I also think the press portrayed George’s Arsenal unfairly as boring and negative. People forget that his team outscored the media darlings Liverpool in 1988-89 to win the Title on goals scored. Arsenal played some sensational football on the way to the two titles under George and although I was disappointed with him at the time, when he was sacked and when he became manager of Tottenham. I will be forever grateful for what George did for Arsenal Football Club. He put us back at the summit of English football at a time when we were going nowhere.
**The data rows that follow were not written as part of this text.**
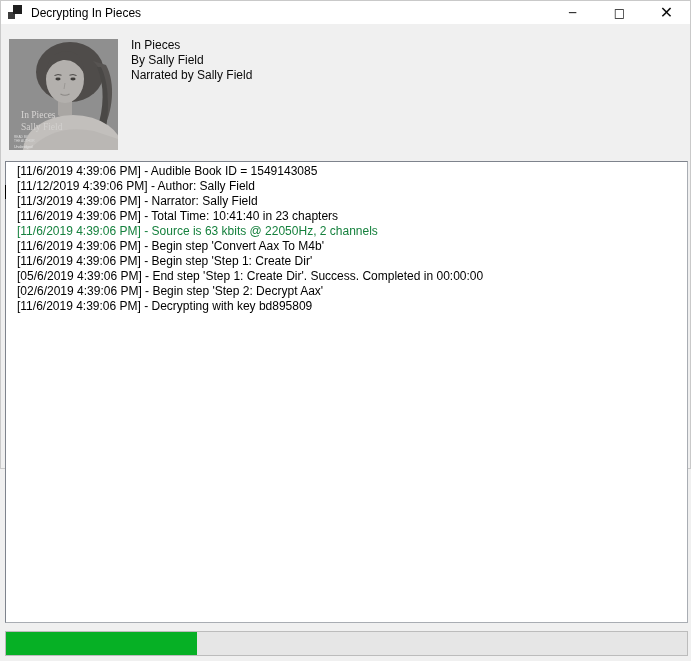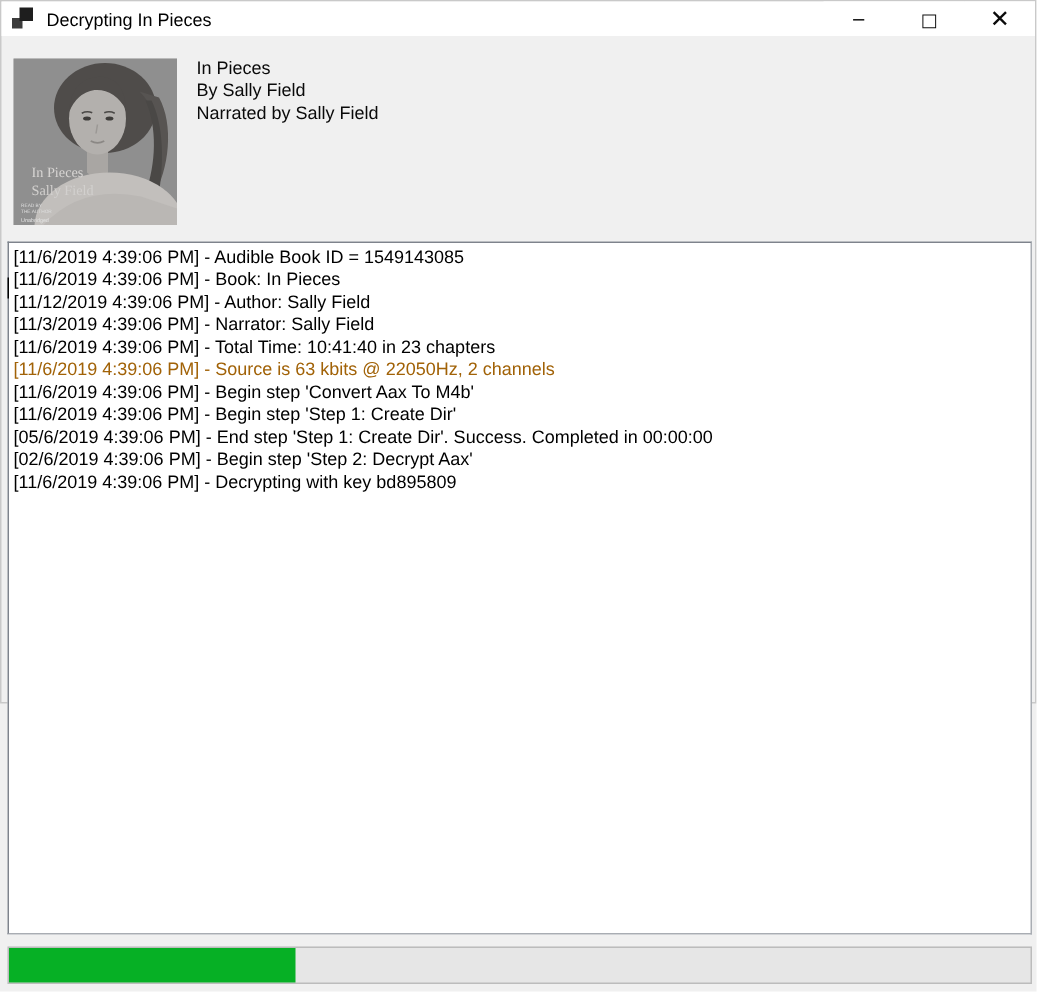--- a/index.html
+++ b/index.html
@@ -36,22 +36,22 @@
   .bookinfo { position: absolute; left: 130px; top: 37px; font-size: 12px; color: #0a0a0a; line-height: 15px; }
 
   
   .logbox {
     position: absolute; left: 4px; top: 160px; width: 683px; height: 462px;
     box-sizing: border-box; background: #ffffff;
     border: 1px solid; border-color: #7e838c #a9adb3 #a9adb3 #7e838c;
     padding: 2px 2px 0 3px; overflow: hidden;
     font-size: 12px; line-height: 15px; color: #000;
   }
-  .logline { white-space: pre; }
-  .logline .red { color: #a16207; }
+  .logline { white-space: pre; margin-left: 8px; }
+  .logline .red { color: #15803d; }
   .logline .default { color: #000000; }
   .caret { position: absolute; left: 4px; top: 184px; width: 1px; height: 14px; background: #000; }
 
   
   .progressbar {
     position: absolute; left: 4px; top: 630px; width: 683px; height: 25px;
     box-sizing: border-box; background: #e6e6e6; border: 1px solid #bcbcbc;
   }
   .progress-fill { height: 100%; width: 0; }
 </style>
@@ -112,21 +112,20 @@
   <div class="bookinfo">
     <div>In Pieces</div>
     <div>By Sally Field</div>
     <div>Narrated by Sally Field</div>
   </div>
 
   <div class="logbox">
 
       <div class="logline"><span class="default">[11/6/2019 4:39:06 PM] - Audible Book ID = 1549143085</span></div>
 
-      <div class="logline"><span class="default">[11/6/2019 4:39:06 PM] - Book: In Pieces</span></div>
 
       <div class="logline"><span class="default">[11/12/2019 4:39:06 PM] - Author: Sally Field</span></div>
 
       <div class="logline"><span class="default">[11/3/2019 4:39:06 PM] - Narrator: Sally Field</span></div>
 
 
       <div class="logline"><span class="default">[11/6/2019 4:39:06 PM] - Total Time: 10:41:40 in 23 chapters</span></div>
 
       <div class="logline"><span class="red">[11/6/2019 4:39:06 PM] - Source is 63 kbits @ 22050Hz, 2 channels</span></div>
 

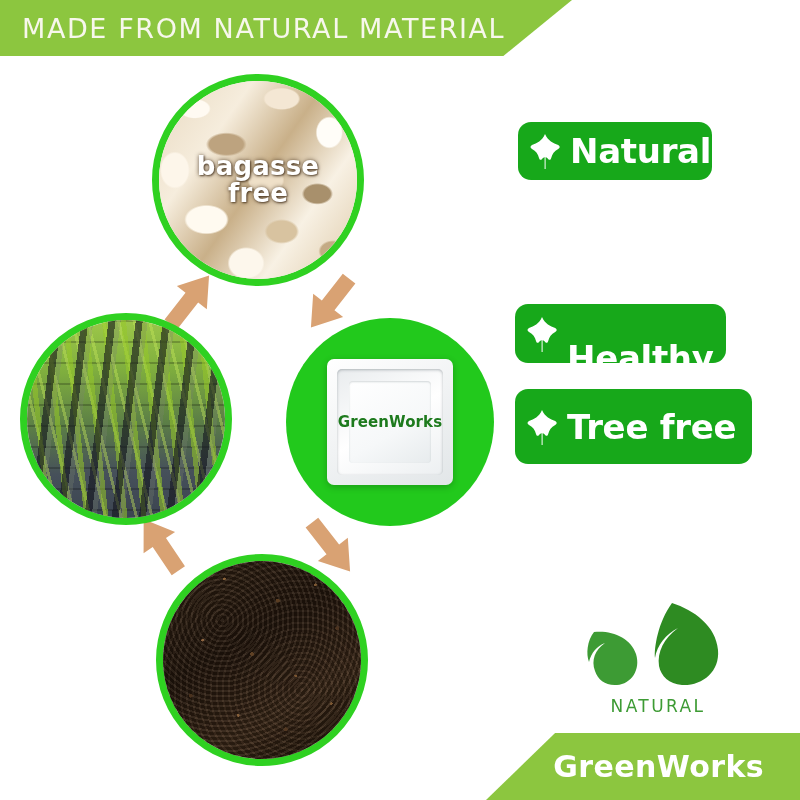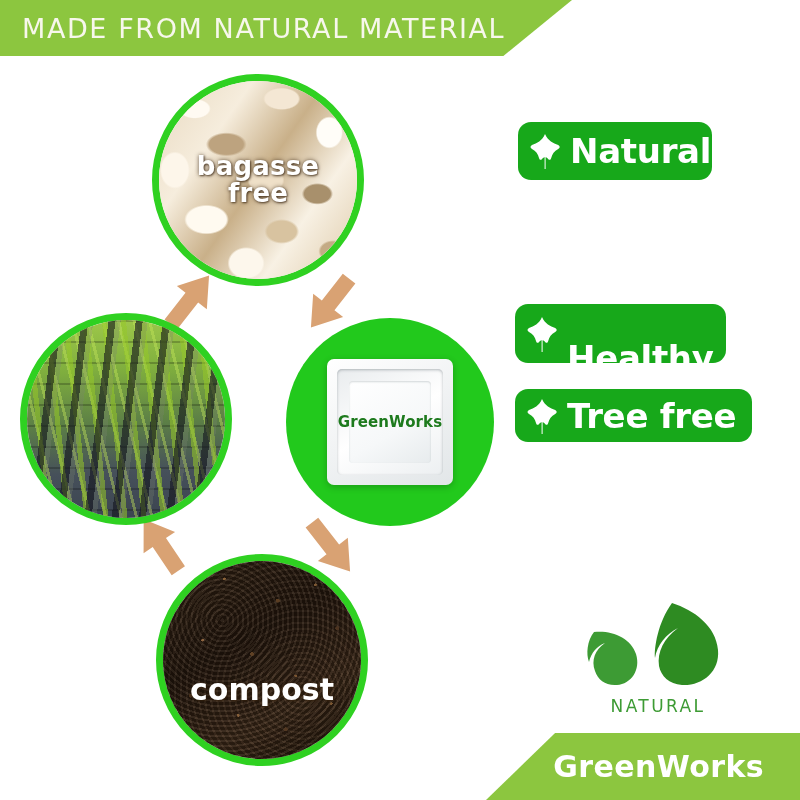--- a/index.html
+++ b/index.html
@@ -143,21 +143,21 @@
     color:#ffffff; font-weight:bold;
     font-family:"DejaVu Sans", sans-serif;
     white-space:nowrap; letter-spacing:-.3px;
   }
   #b-natural    { left:518px; top:122px; width:194px; height:58px; }
   #b-natural    .badge-text{ font-size:34px; }
   #b-sustainable{ left:515px; top:211px; width:277px; height:62px; }
   #b-sustainable .badge-text{ font-size:34px; }
   #b-healthy    { left:515px; top:304px; width:211px; height:59px; }
   #b-healthy    .badge-text{ font-size:34px;margin-top:48px; }
-  #b-treefree   { left:515px; top:389px; width:237px; height:53px; }
+  #b-treefree   { left:515px; top:389px; width:237px; height:75px; }
   #b-treefree   .badge-text{ font-size:34px; }
 
   
   #logo{ position:absolute; left:568px; top:600px; width:180px; height:130px; }
   .logo-natural{
     position:absolute; left:0; top:96px; width:180px;
     text-align:center; color:#3d9b34;
     font-size:17px; letter-spacing:2.4px;
     font-family:"DejaVu Sans", sans-serif;
   }
@@ -215,21 +215,20 @@
       <div>free</div>
     </div>
   </div>
 
   <div class="circle" id="c-cane">
     <div class="tex tex-cane"></div>
   </div>
 
   <div class="circle" id="c-compost">
     <div class="tex tex-compost"></div>
-    <div class="circle-label">compost</div>
   </div>
 
   <div id="c-plate">
     <div class="plate">
       <div class="plate-label">GreenWorks</div>
     </div>
   </div>
 
   <div class="badge" id="b-natural">
     <svg class="badge-leaf" width="34" height="40" viewBox="0 0 34 40">

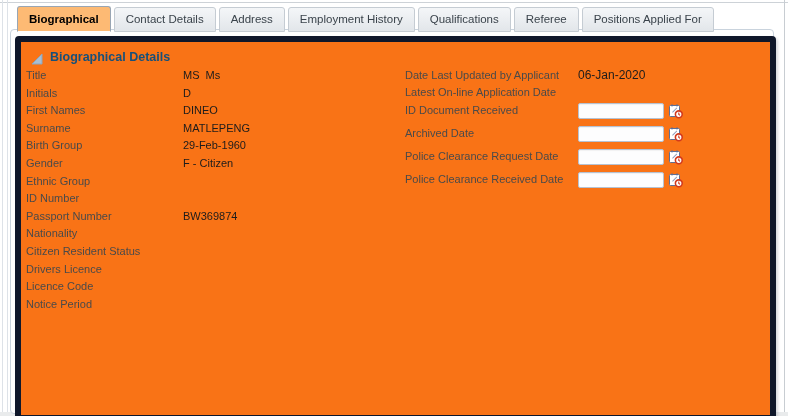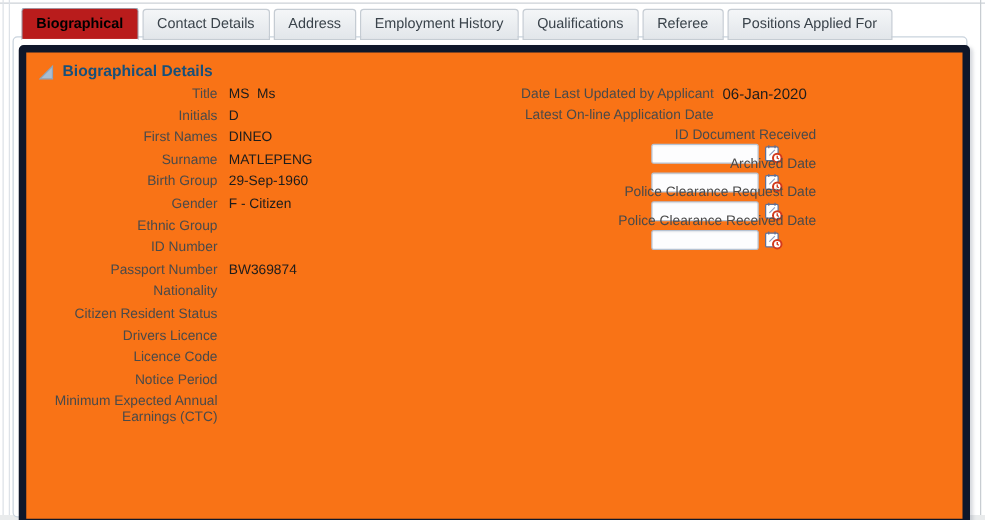--- a/index.html
+++ b/index.html
@@ -12,48 +12,48 @@
   .vline.v1{left:2px;}
   .vline.v2{left:7px;}
   .vline.right{left:784px;background:#c8cdd2;}
   .bottomstrip{position:absolute;left:0;right:0;top:412px;height:4px;background:#e9ebec;}
 
   
   .tabbar{position:absolute;left:17px;top:6px;display:flex;align-items:flex-end;z-index:5;}
   .tab{height:23px;line-height:23px;padding:0 11px;margin-right:3px;font-size:11.5px;
     color:#3a434b;background:linear-gradient(#f4f6f8,#e2e6ea);
     border:1px solid #c5ccd3;border-radius:3px 3px 0 0;cursor:pointer;white-space:nowrap;}
-  .tab.active{background:#b91c1c;border-color:#99a6b4;border-bottom:1px solid #ffffff;
+  .tab.active{background:#fdba74;border-color:#99a6b4;border-bottom:1px solid #ffffff;
     color:#000000;font-weight:bold;height:24px;line-height:24px;}
 
   
   .outer-panel{position:absolute;left:10px;top:29px;width:762px;height:383px;
     border:1px solid #c9d3dd;border-radius:4px;background:#ffffff;z-index:1;}
 
   
   .inner-panel{position:absolute;left:15px;top:36px;width:749px;height:373px;
     border:6px solid #0f172a;border-radius:4px;background:#f97316;
     box-shadow:2px 2px 3px rgba(110,120,135,0.28);z-index:2;}
 
   .panel-header{position:absolute;left:10px;top:8px;display:flex;align-items:center;gap:7px;}
   .disclosure{width:12px;height:12px;display:inline-block;cursor:pointer;}
   .panel-title{font-size:12.5px;font-weight:bold;color:#17507a;white-space:nowrap;}
 
   
   .left-col{position:absolute;left:5px;top:27px;width:340px;}
   .frow{display:flex;align-items:flex-start;margin-bottom:4.6px;}
-  .flabel{width:148px;text-align:right;font-size:11px;line-height:13px;color:#4a4a4a;
+  .flabel{width:148px;font-size:11px;line-height:13px;color:#4a4a4a;
     white-space:pre-line;flex:none;}
   .fvalue{margin-left:9px;font-size:11px;line-height:13px;color:#1c1c1c;white-space:pre-wrap;}
 
   
   .right-col{position:absolute;left:384px;top:27px;width:330px;}
   .rrow{display:flex;align-items:flex-start;margin-bottom:3.5px;}
   .rrow .flabel{width:166px;}
-  .rrow.input-row{align-items:center;height:17px;margin-bottom:6px;flex-direction:column;}
+  .rrow.input-row{align-items:center;height:17px;margin-bottom:6px;}
   .rvalue{margin-left:7px;font-size:12px;line-height:13px;color:#1c1c1c;white-space:pre-wrap;}
   .rinput-wrap{margin-left:7px;display:flex;align-items:center;gap:4px;}
   .dinput{width:86px;height:16px;box-sizing:border-box;border:1px solid #b6c2d2;
     border-radius:2px;background:#fdfdfe;font-size:11px;padding:0 3px;
     font-family:"Liberation Sans","DejaVu Sans",sans-serif;
     box-shadow:inset 0 1px 1px rgba(0,0,0,0.05);}
   .dpicker{width:16px;height:16px;display:inline-block;cursor:pointer;line-height:0;}
 </style>
 </head>
 <body>
@@ -100,21 +100,21 @@
       <div class="frow">
           <span class="flabel">First Names</span>
           <span class="fvalue">DINEO</span>
         </div>
       <div class="frow">
           <span class="flabel">Surname</span>
           <span class="fvalue">MATLEPENG</span>
         </div>
       <div class="frow">
           <span class="flabel">Birth Group</span>
-          <span class="fvalue">29-Sep-1960</span>
+          <span class="fvalue">29-Feb-1960</span>
         </div>
       <div class="frow">
           <span class="flabel">Gender</span>
           <span class="fvalue">F - Citizen</span>
         </div>
       <div class="frow">
           <span class="flabel">Ethnic Group</span>
           <span class="fvalue"></span>
         </div>
       <div class="frow">
@@ -136,25 +136,20 @@
       <div class="frow">
           <span class="flabel">Drivers Licence</span>
           <span class="fvalue"></span>
         </div>
       <div class="frow">
           <span class="flabel">Licence Code</span>
           <span class="fvalue"></span>
         </div>
       <div class="frow">
           <span class="flabel">Notice Period</span>
-          <span class="fvalue"></span>
-        </div>
-      <div class="frow">
-          <span class="flabel">Minimum Expected Annual
-Earnings (CTC)</span>
           <span class="fvalue"></span>
         </div>
     </div>
 
     <div class="right-col">
       <div class="rrow">
         <span class="flabel">Date Last Updated by Applicant</span>
         <span class="rvalue">06-Jan-2020</span>
       </div>
       <div class="rrow">

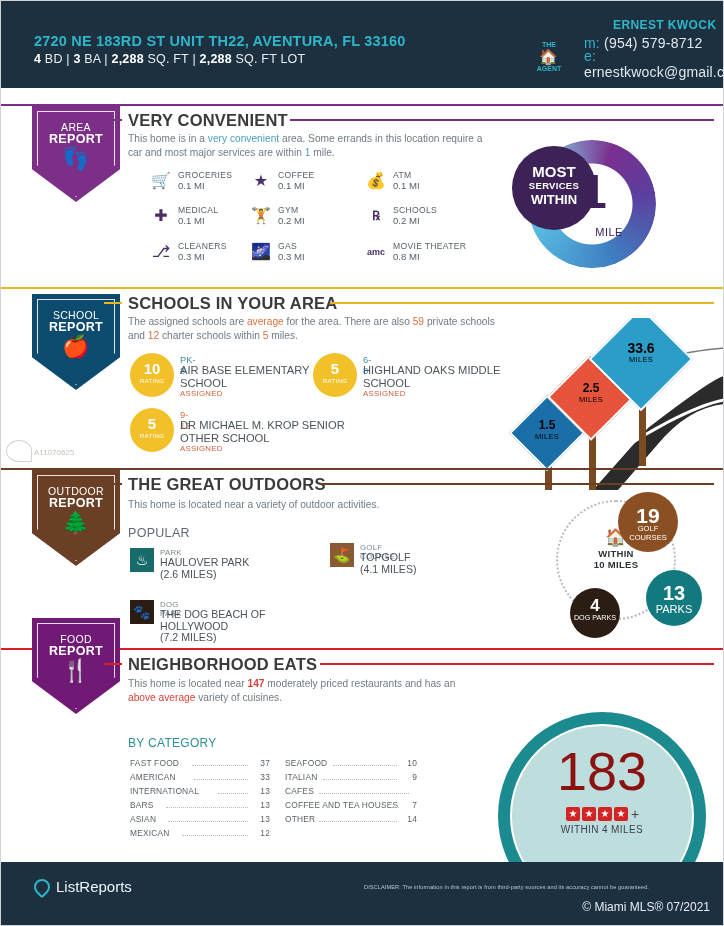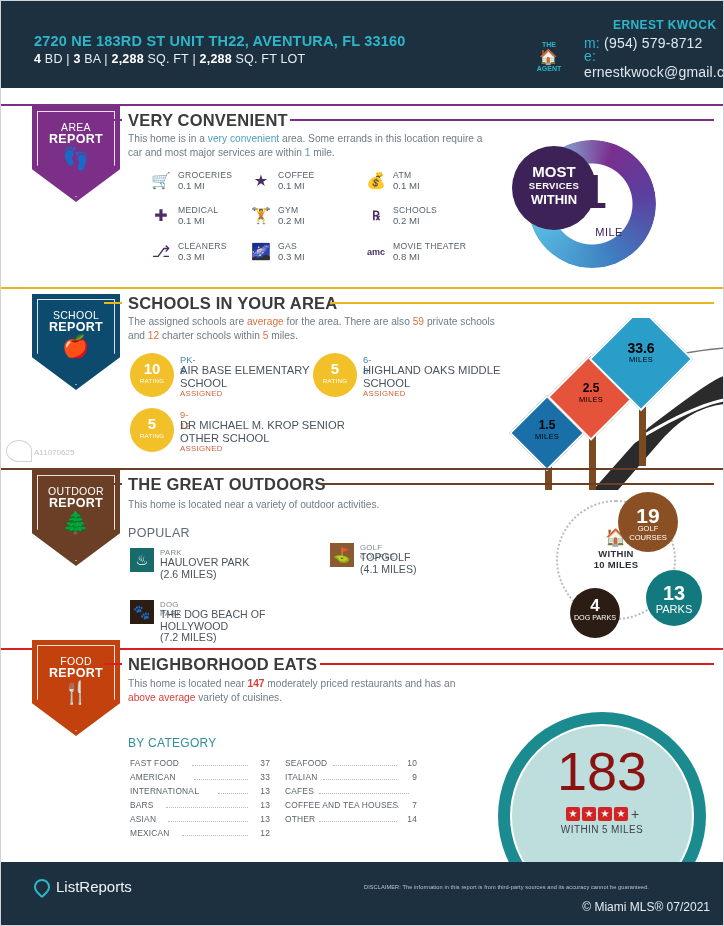--- a/index.html
+++ b/index.html
@@ -407,21 +407,21 @@
       <div class="n" style="top:12px;font-size:20px;">13</div>
       <div class="l" style="top:33px;font-size:11px;">PARKS</div>
     </div>
     <div class="cbub" style="left:22px;top:96px;width:50px;height:50px;background:#2b1d14;">
       <div class="n" style="top:8px;font-size:17px;">4</div>
       <div class="l" style="top:26px;font-size:7.2px;line-height:8.5px;">DOG PARKS</div>
     </div>
   </div>
 
   <div class="rule" style="top:648px;background:#d81f26;"></div>
-  <div class="badge" style="top:640px;background:#c2410c;">
+  <div class="badge" style="top:618px;background:#701a75;">
     <div class="b-in"></div>
     <div class="b-t1">FOOD</div>
     <div class="b-t2">REPORT</div>
     <div class="b-ico">🍴</div>
   </div>
   <div class="dash-l" style="top:663px;background:#d81f26;"></div>
   <div class="sec-title" style="top:655px;">NEIGHBORHOOD EATS</div>
   <div class="title-line" style="top:663px;left:320px;width:394px;background:#d81f26;"></div>
   <div class="sec-desc" style="top:677px;width:330px;">
     <span>This home is located near </span><span style="color:#d8413a;font-weight:bold;">147</span><span> moderately priced restaurants and has an </span><span style="color:#d8413a;">above average</span><span> variety of cuisines.</span>
@@ -485,21 +485,21 @@
     <span class="cv" style="right:0;">14</span>
   </div>
 
   <div class="bigcirc">
     <div class="outer"></div>
     <div class="inner"></div>
     <div class="num">183</div>
     <div class="stars">
       <span class="star">★</span><span class="star">★</span><span class="star">★</span><span class="star">★</span><span class="plus">+</span>
     </div>
-    <div class="w5">WITHIN 5 MILES</div>
+    <div class="w5">WITHIN 4 MILES</div>
   </div>
 
   <div class="footer">
     <div class="lr">
       <span class="mark"></span><span>ListReports</span>
     </div>
     <div class="disc">DISCLAIMER: The information in this report is from third-party sources and its accuracy cannot be guaranteed.</div>
     <div class="mls">© Miami MLS® 07/2021</div>
   </div>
He made the players proud to wear the shirt and represent our great club. He remains the only man to win all three domestic trophies as both a player and a manager. The media often talk about how Alex Ferguson’s Manchester United side knocked Liverpool off their perch at the top of the English game. However, it was George Graham’s Arsenal that saw Liverpool off.
George Graham is Arsenal through and through. His study is like a shrine to Arsenal. Bookshelves stacked with just about every book ever written about the club and photos of his glory days at The Arsenal adorn the walls. I will always love what George did for us and he may well have ended up getting some compensation from Arsenal after all, if he still owns his 32 shares in the club, as they would be worth £1,184,000 in today’s market!
As always thanks for reading, it has been a bit of an epic! Until the next trip down memory lane.